Golden Ocean also received a $5.3m refund relating to the default on a charter contract for one of its vessels during Q2 2013, and a $10.5m one-off gain on the revaluation of refundable installments on newbuildings relating to cancelled orders at Zhoushan Jinhaiwan Shipyard.

In all, Golden Ocean cancelled nine newbuilding contracts at the Chinese yard, and is currently undergoing arbitration to settle refunds. The company received refunds and interest of $56.2m in the second quarter, and a further $47.4m in July which covered three of the contracts. Preliminary awards have been granted for the remaining six contracts, with two of those awards not including interest. Both parties are appealing the awards, but Golden Ocean is confident it will receive refunds to cover the $90.8m it has paid towards the last six ships.

In May the company announced it was seeking delisting from the Singapore stock exchange, citing limited liquidity and relatively high cost as the motivation behind the move.

Increased use of hydropower and natural gas in China has caused a drop in bauxite and coal imports, leaving panamaxes out of work and putting pressure on the capesize sector. Despite this pressure and a moderate grain season in South America which failed to occupy smaller vessels, the capesize sector's primary interest, the Iron ore trade, was strong.

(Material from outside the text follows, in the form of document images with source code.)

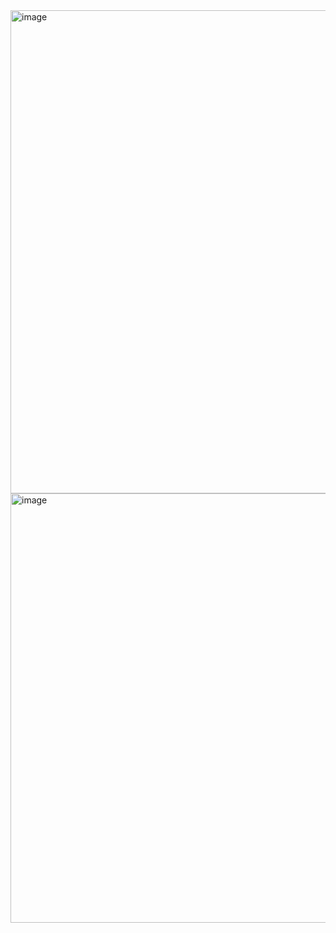 <img width="1582" height="773" alt="image" src="https://github.com/user-attachments/assets/3a306c2e-2e02-4064-94d6-10bdb380e4dc" />
<img width="591" height="687" alt="image" src="https://github.com/user-attachments/assets/9b22ecb2-cf03-4f15-bc57-fe0dd637742b" />
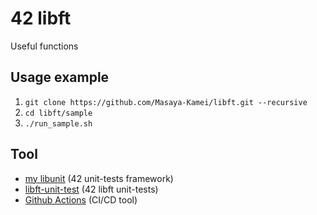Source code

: # 42 libft

Useful functions

## Usage example

1. `git clone https://github.com/Masaya-Kamei/libft.git --recursive`
2. `cd libft/sample`
3. `./run_sample.sh`

## Tool

- [my libunit](https://github.com/Masaya-Kamei/libunit) (42 unit-tests framework)
- [libft-unit-test](https://github.com/alelievr/libft-unit-test) (42 libft unit-tests)
- [Github Actions](https://docs.github.com/ja/actions) (CI/CD tool)

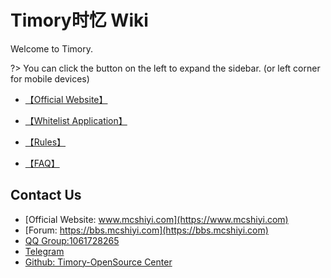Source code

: 
# Timory时忆 Wiki

Welcome to Timory.

?> You can click the button on the left to expand the sidebar. (or left corner for mobile devices)

- [【Official Website】](https://www.mcshiyi.com/) 

- [【Whitelist Application】](/zh-CN/join/whitelist.md) 

- [【Rules】](/zh-CN/join/rules.md)

- [【FAQ】](/zh-CN/guide/faq.md)   

## Contact Us
- [Official Website: www.mcshiyi.com](https://www.mcshiyi.com)
- [Forum: https://bbs.mcshiyi.com](https://bbs.mcshiyi.com)
- [QQ Group:1061728265](https://jq.qq.com/?_wv=1027&k=5BSu3sX)
- [Telegram](https://t.me/joinchat/IdDH-Egtujuf1UzuCWznJw)
- [Github: Timory-OpenSource Center](https://github.com/TimoryGroup)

Chinese Iron ore imports of 457m mt in the first half was a 19% year-on-year increase. Expansion of Brazilian export capacity should have a positive impact on the freight market with increase ton-mile demand, and a drop in the price of ore internationally continues to support imports as opposed to Chinese domestic supply, which is increasing in cost.

Capesize vessels earned $11,900 per day on average in Q2, down significantly from the $16,300 per day earned in the first quarter. Golden Ocean intends to keep its ships trading in the spot market, awaiting an increase in long term rates. It had expected a stronger market for the second quarter, but maintains that the market will improve towards the end of the year.

Golden Ocean's board expects a small loss for the third quarter.